▶ [What you need to do]: Change "Maintenance record" to "Service record" in the records below, beginning at the first line and stopping after the line that contains "Recorded value: lb 20", with everything else left as it is. Give only those lines, and leave the pictures out.

Segment Open

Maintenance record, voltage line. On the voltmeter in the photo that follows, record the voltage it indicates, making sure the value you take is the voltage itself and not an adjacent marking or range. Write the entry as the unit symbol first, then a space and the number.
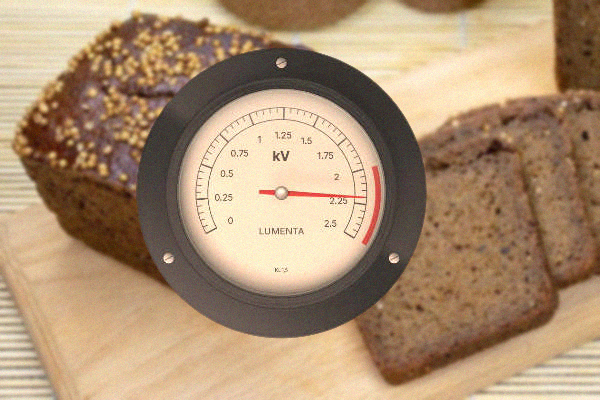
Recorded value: kV 2.2
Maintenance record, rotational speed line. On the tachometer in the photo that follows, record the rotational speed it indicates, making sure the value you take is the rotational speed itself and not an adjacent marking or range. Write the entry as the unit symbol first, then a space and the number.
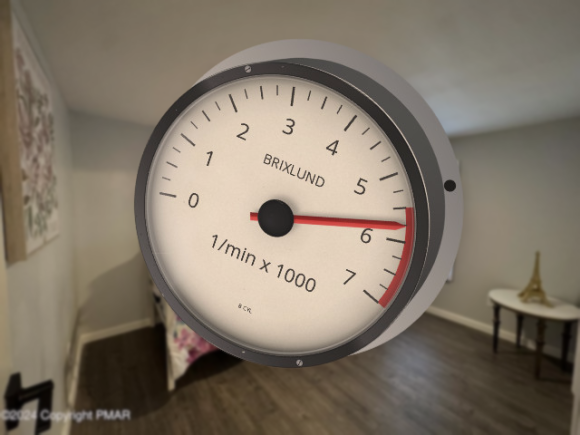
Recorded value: rpm 5750
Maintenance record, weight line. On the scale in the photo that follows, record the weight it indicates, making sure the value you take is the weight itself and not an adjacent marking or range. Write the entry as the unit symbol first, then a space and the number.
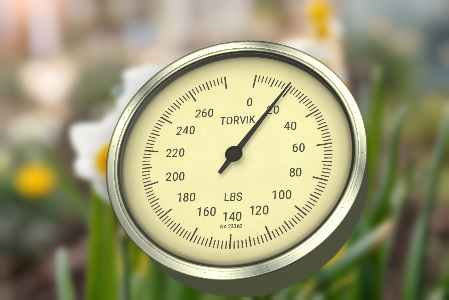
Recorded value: lb 20
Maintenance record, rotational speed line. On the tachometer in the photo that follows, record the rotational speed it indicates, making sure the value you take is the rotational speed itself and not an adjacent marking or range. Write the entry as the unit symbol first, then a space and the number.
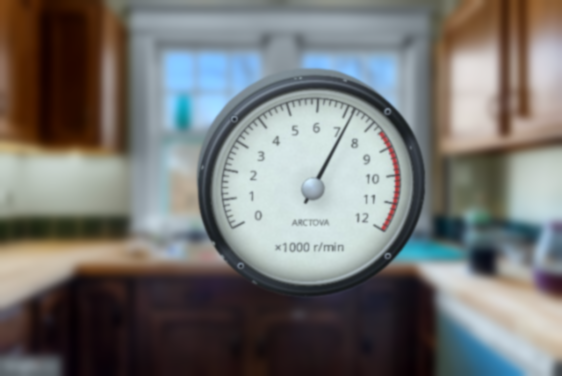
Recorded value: rpm 7200
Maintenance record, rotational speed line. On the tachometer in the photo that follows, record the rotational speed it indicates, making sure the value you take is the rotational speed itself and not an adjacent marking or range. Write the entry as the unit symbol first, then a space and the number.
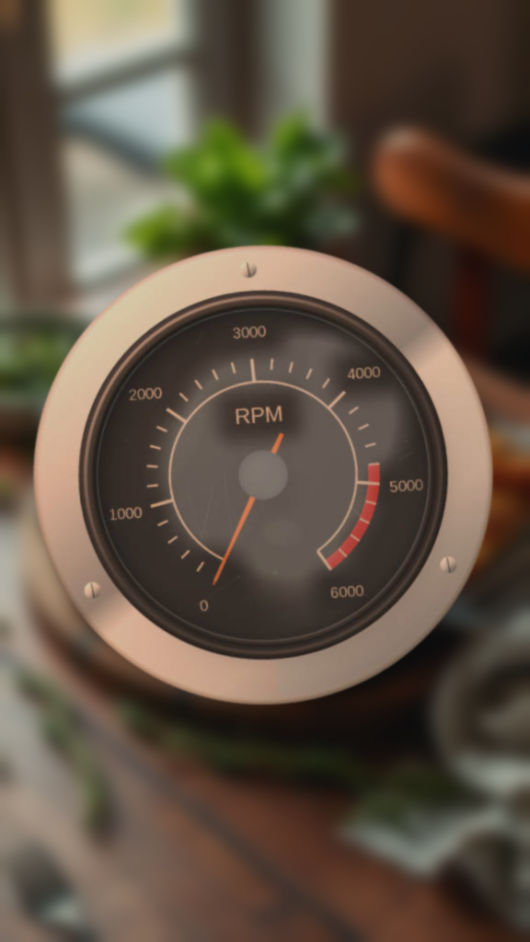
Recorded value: rpm 0
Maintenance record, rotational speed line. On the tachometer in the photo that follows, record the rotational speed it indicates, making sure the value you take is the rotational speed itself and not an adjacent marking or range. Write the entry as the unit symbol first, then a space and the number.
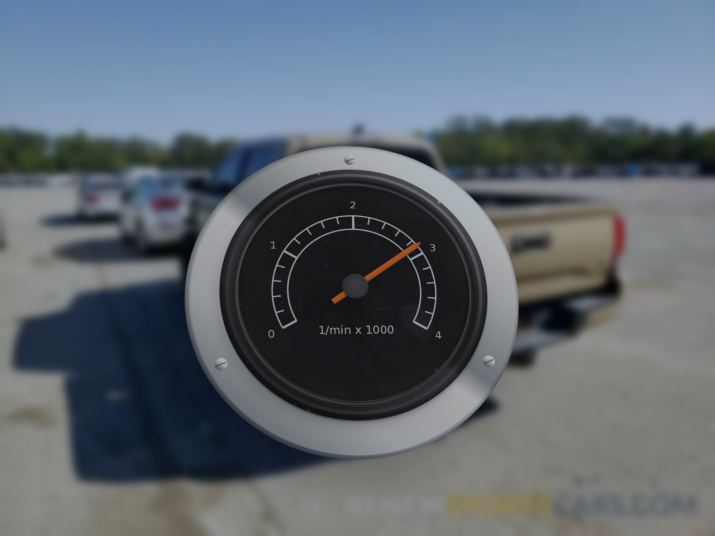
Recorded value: rpm 2900
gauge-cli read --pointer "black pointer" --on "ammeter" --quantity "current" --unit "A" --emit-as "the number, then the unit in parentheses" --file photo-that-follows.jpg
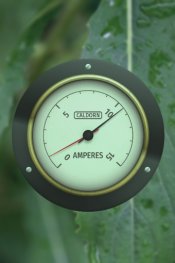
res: 10.5 (A)
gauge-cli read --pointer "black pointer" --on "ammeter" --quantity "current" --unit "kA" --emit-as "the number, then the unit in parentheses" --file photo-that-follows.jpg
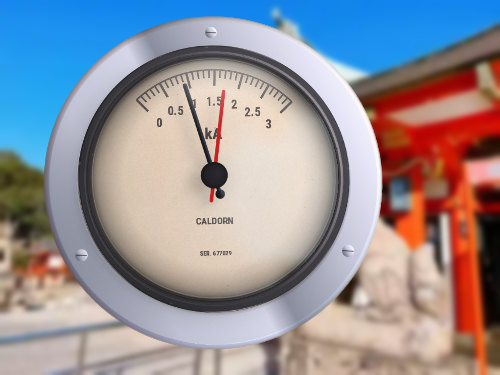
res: 0.9 (kA)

Segment Closed

▶ [Answer space]:
Service record, voltage line. On the voltmeter in the photo that follows, record the voltage it indicates, making sure the value you take is the voltage itself and not an adjacent marking or range. Write the entry as the unit symbol first, then a space and the number.
Recorded value: kV 2.2
Service record, rotational speed line. On the tachometer in the photo that follows, record the rotational speed it indicates, making sure the value you take is the rotational speed itself and not an adjacent marking or range. Write the entry as the unit symbol first, then a space and the number.
Recorded value: rpm 5750
Service record, weight line. On the scale in the photo that follows, record the weight it indicates, making sure the value you take is the weight itself and not an adjacent marking or range. Write the entry as the unit symbol first, then a space and the number.
Recorded value: lb 20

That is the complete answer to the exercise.